◆ **Exercise prompt**:
Your answer must be a word-for-word copy of the listing below, minus its pictures.

- - -

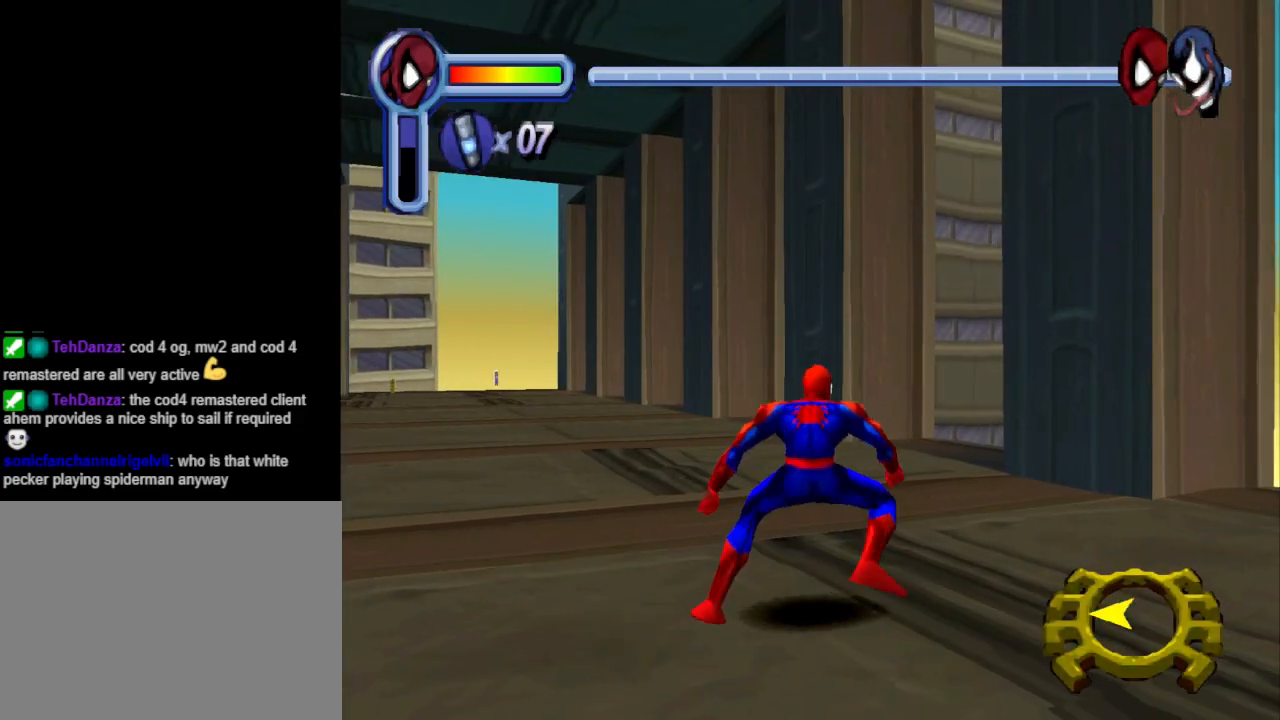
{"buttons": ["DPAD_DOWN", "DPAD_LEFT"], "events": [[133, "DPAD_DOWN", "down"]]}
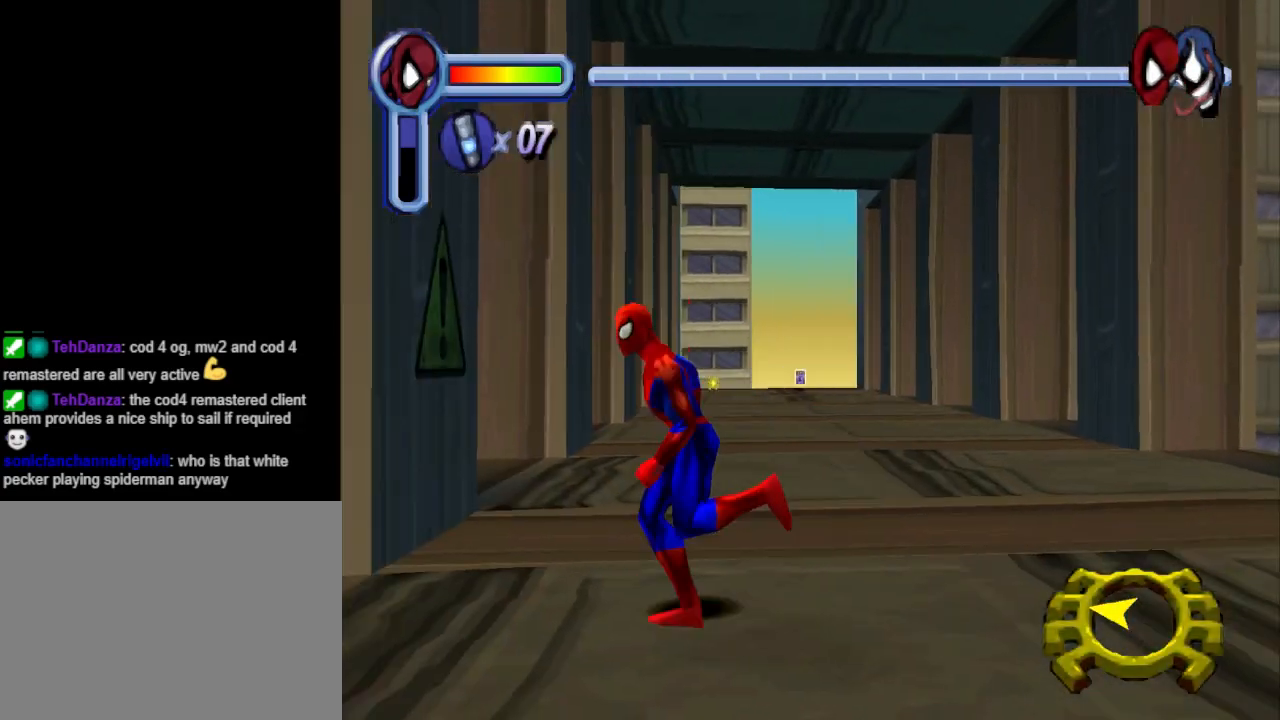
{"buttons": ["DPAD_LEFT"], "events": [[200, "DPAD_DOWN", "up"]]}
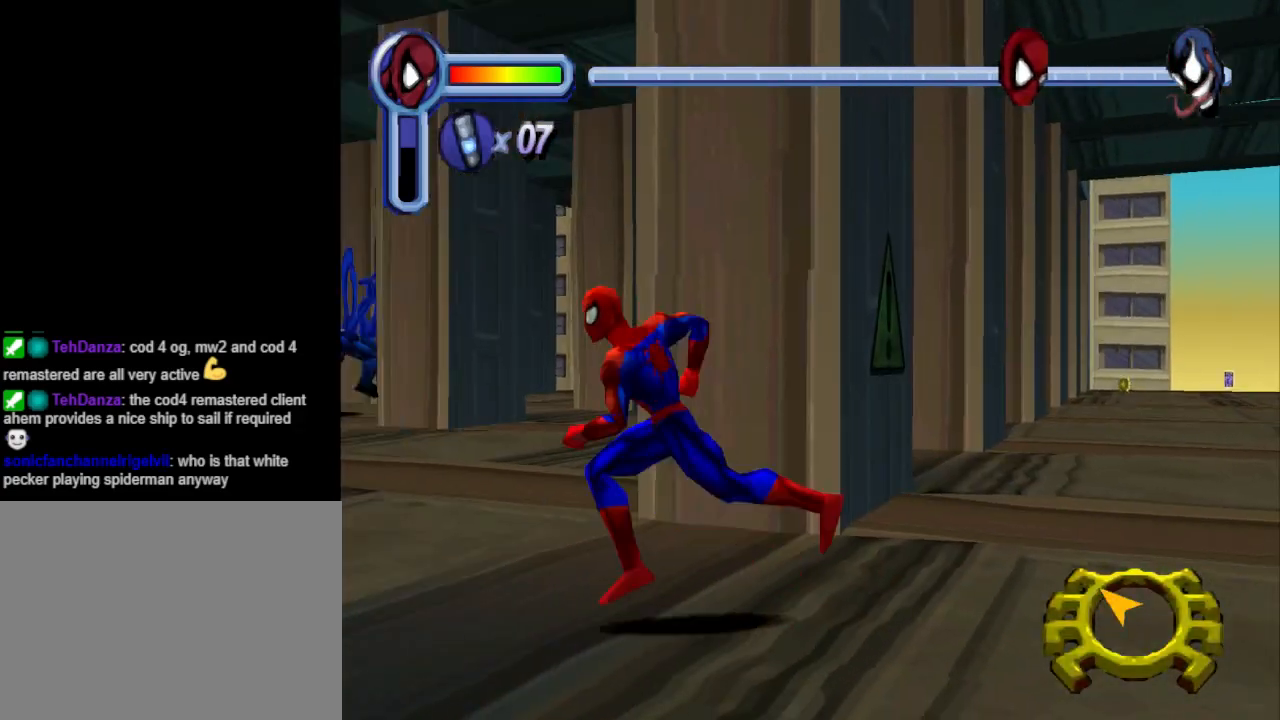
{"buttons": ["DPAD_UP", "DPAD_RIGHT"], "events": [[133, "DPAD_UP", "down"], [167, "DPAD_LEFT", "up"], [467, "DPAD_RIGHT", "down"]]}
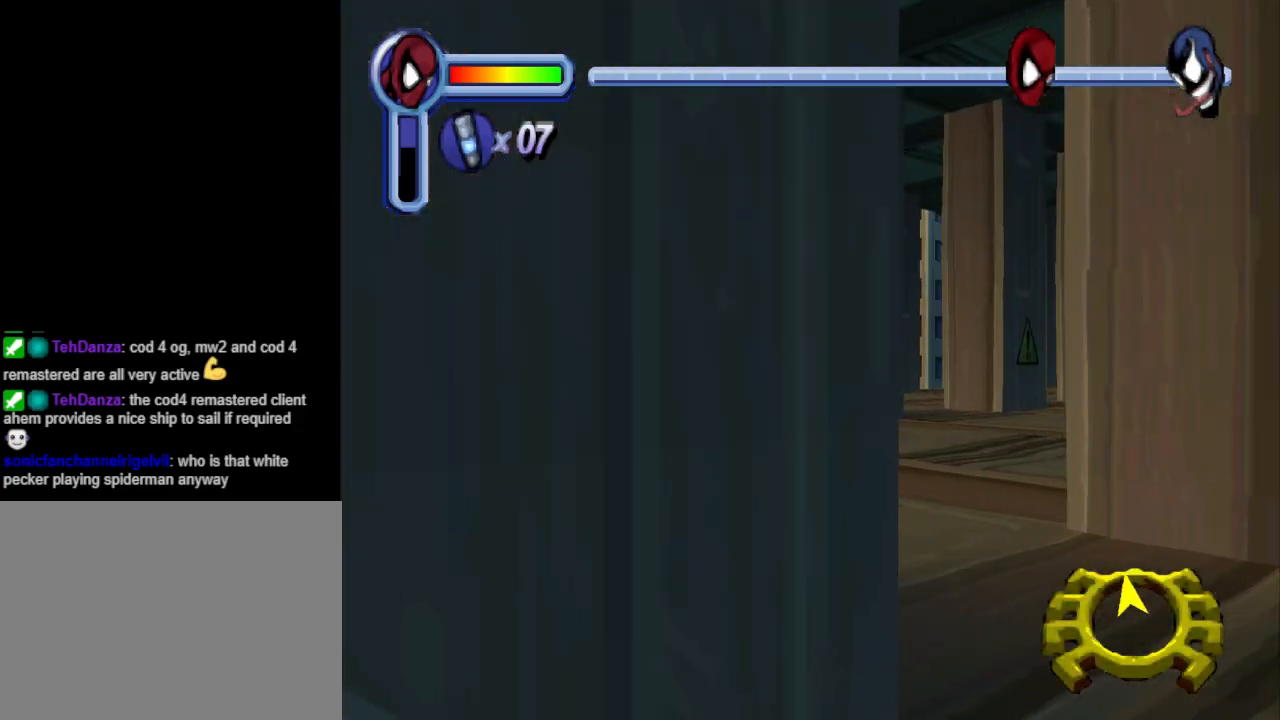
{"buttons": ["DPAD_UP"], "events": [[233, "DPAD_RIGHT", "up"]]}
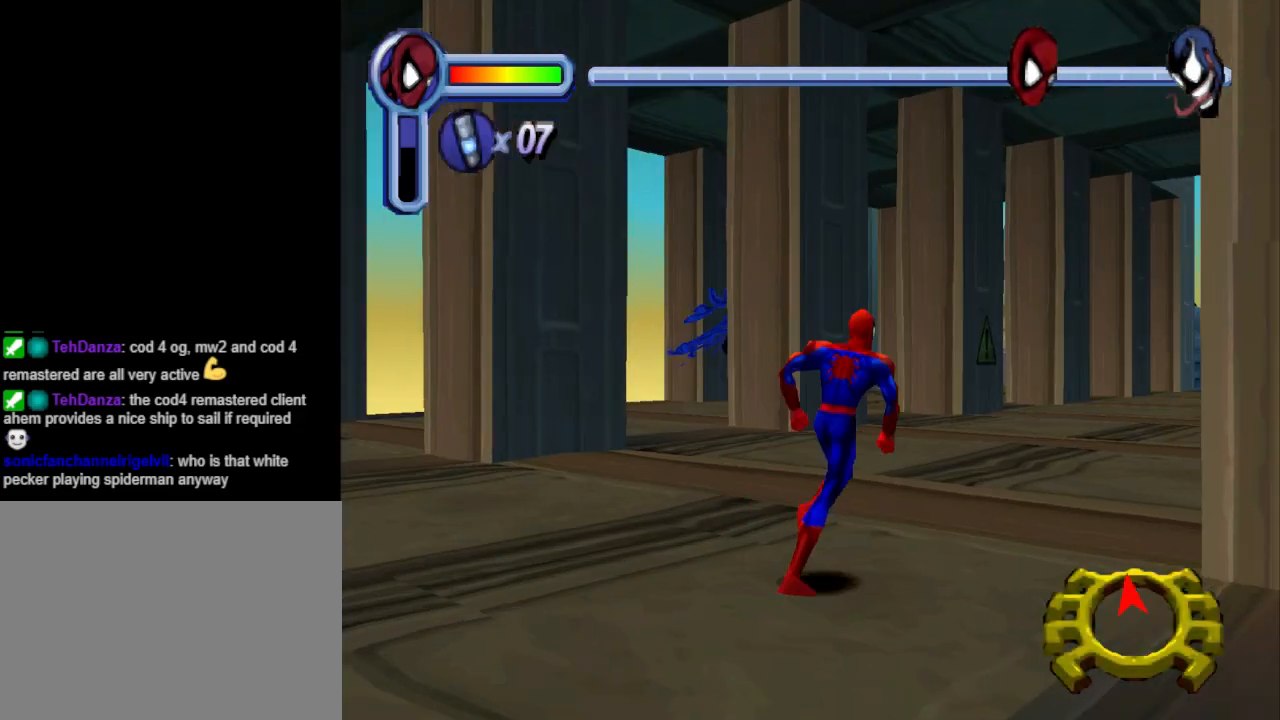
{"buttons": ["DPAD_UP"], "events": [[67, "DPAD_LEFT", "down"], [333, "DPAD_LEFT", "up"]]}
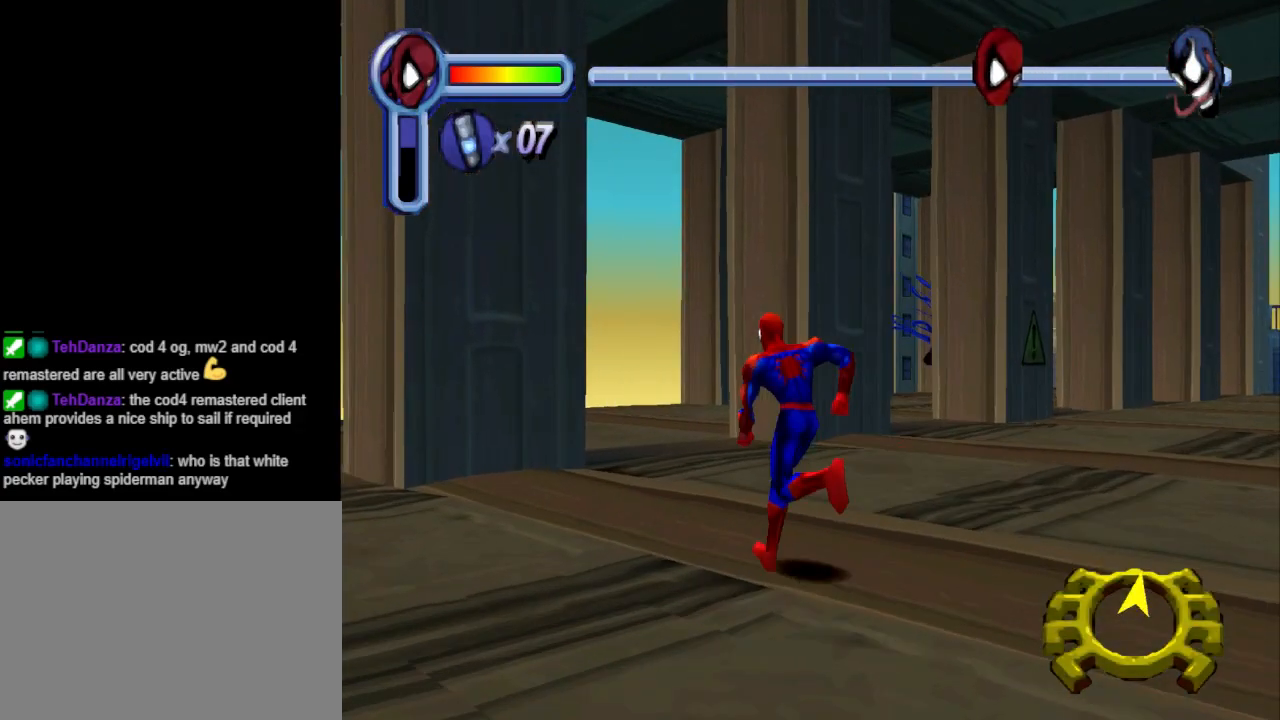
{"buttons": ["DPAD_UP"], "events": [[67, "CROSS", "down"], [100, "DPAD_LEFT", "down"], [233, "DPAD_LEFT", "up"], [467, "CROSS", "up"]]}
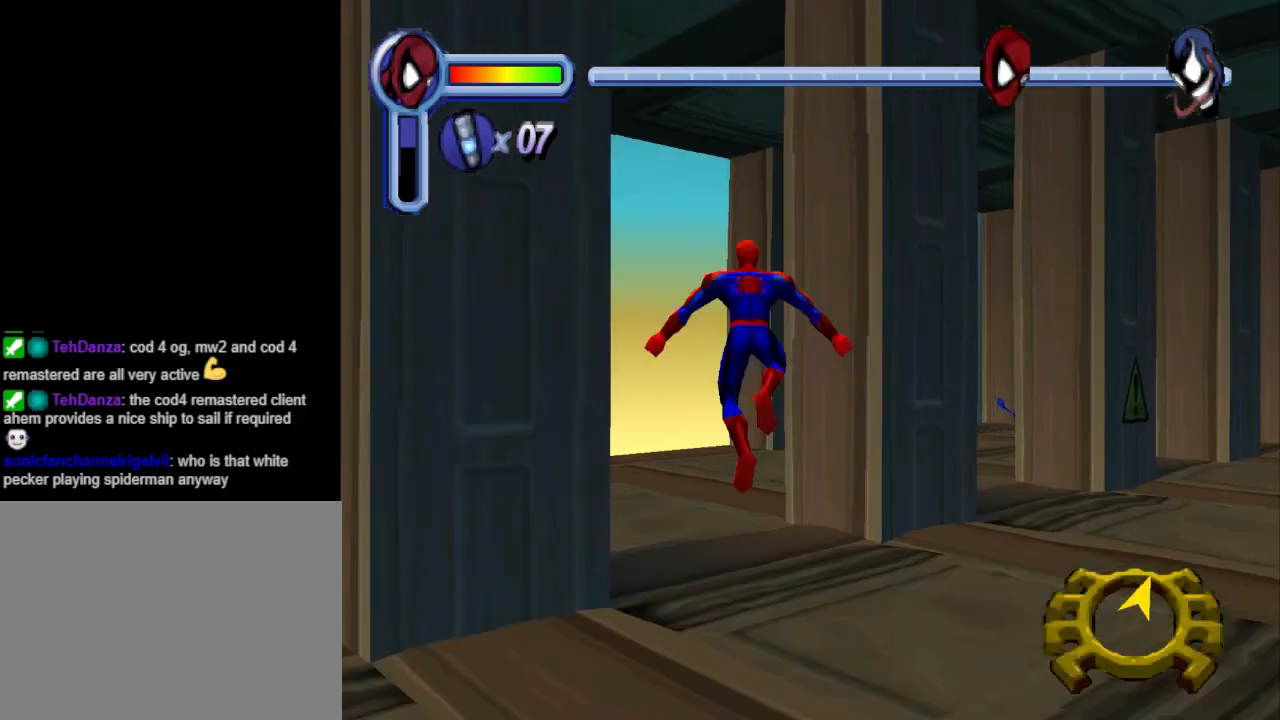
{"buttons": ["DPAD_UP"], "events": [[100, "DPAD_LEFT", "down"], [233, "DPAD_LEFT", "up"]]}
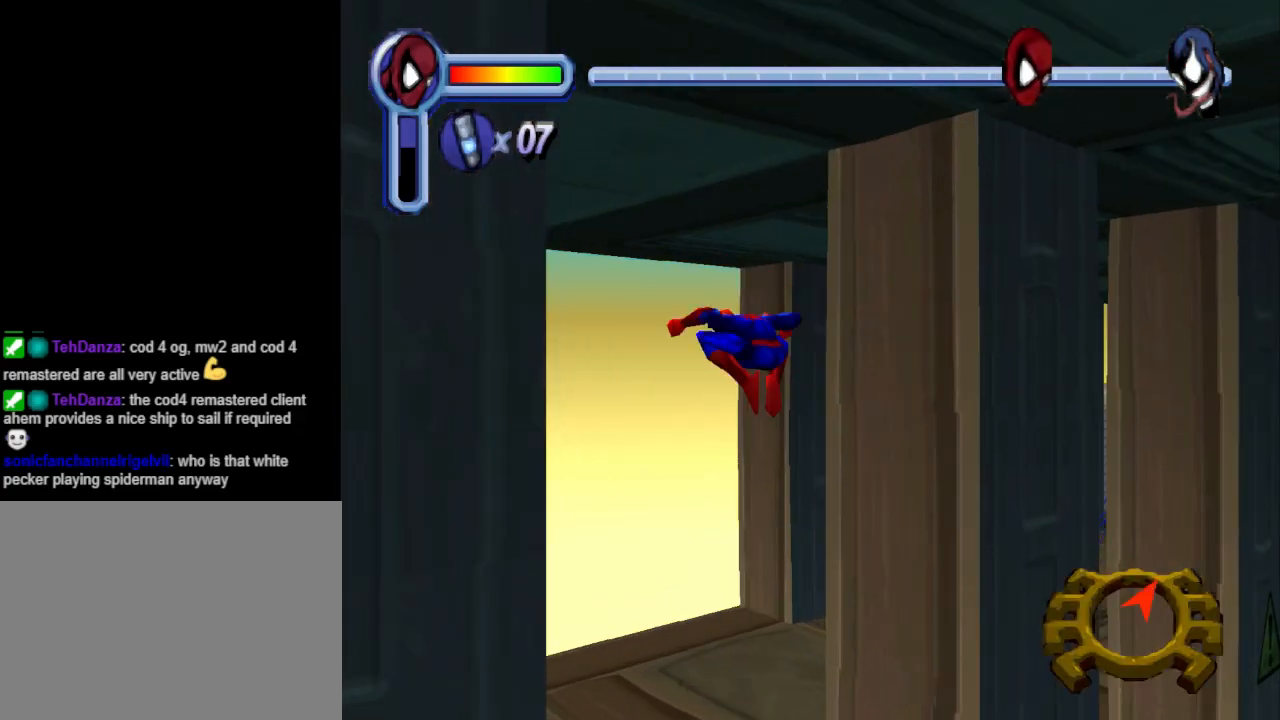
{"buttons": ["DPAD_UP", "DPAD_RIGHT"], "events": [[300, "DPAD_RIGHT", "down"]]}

- - -

◆ **Answer to the problem**:
{"buttons": ["DPAD_DOWN", "DPAD_LEFT"], "events": [[133, "DPAD_DOWN", "down"]]}
{"buttons": ["DPAD_LEFT"], "events": [[200, "DPAD_DOWN", "up"]]}
{"buttons": ["DPAD_UP", "DPAD_RIGHT"], "events": [[133, "DPAD_UP", "down"], [167, "DPAD_LEFT", "up"], [467, "DPAD_RIGHT", "down"]]}
{"buttons": ["DPAD_UP"], "events": [[233, "DPAD_RIGHT", "up"]]}
{"buttons": ["DPAD_UP"], "events": [[67, "DPAD_LEFT", "down"], [333, "DPAD_LEFT", "up"]]}
{"buttons": ["DPAD_UP"], "events": [[67, "CROSS", "down"], [100, "DPAD_LEFT", "down"], [233, "DPAD_LEFT", "up"], [467, "CROSS", "up"]]}
{"buttons": ["DPAD_UP"], "events": [[100, "DPAD_LEFT", "down"], [233, "DPAD_LEFT", "up"]]}
{"buttons": ["DPAD_UP", "DPAD_RIGHT"], "events": [[300, "DPAD_RIGHT", "down"]]}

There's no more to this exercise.